=== Section Start ===

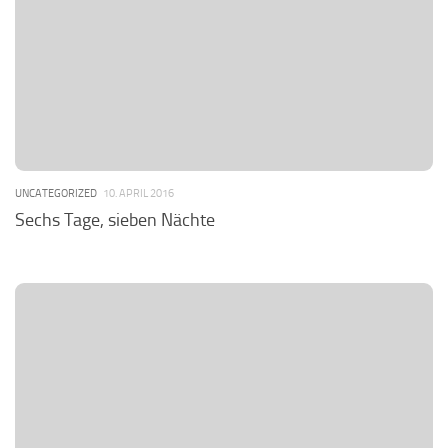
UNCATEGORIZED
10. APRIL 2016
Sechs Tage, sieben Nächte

=== Section End ===
=== Section Start ===

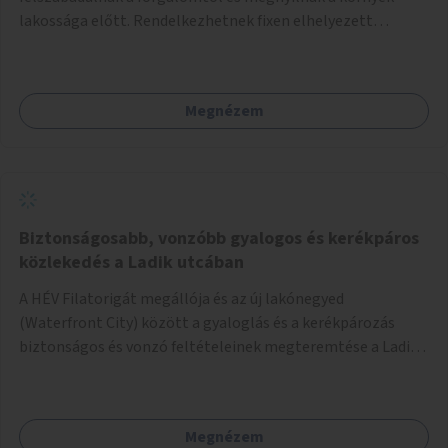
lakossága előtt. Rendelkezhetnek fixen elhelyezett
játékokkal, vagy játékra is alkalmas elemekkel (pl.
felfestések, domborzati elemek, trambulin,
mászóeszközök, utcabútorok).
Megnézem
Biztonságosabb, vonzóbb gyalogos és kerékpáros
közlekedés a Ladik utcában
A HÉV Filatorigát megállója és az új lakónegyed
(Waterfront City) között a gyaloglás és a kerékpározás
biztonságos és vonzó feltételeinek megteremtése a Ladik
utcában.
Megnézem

=== Section End ===

# [TASK DETAILS]
Go through the records and gather the lines that hold "utcában".

# [RESPONSE BOX]
közlekedés a Ladik utcában
utcában.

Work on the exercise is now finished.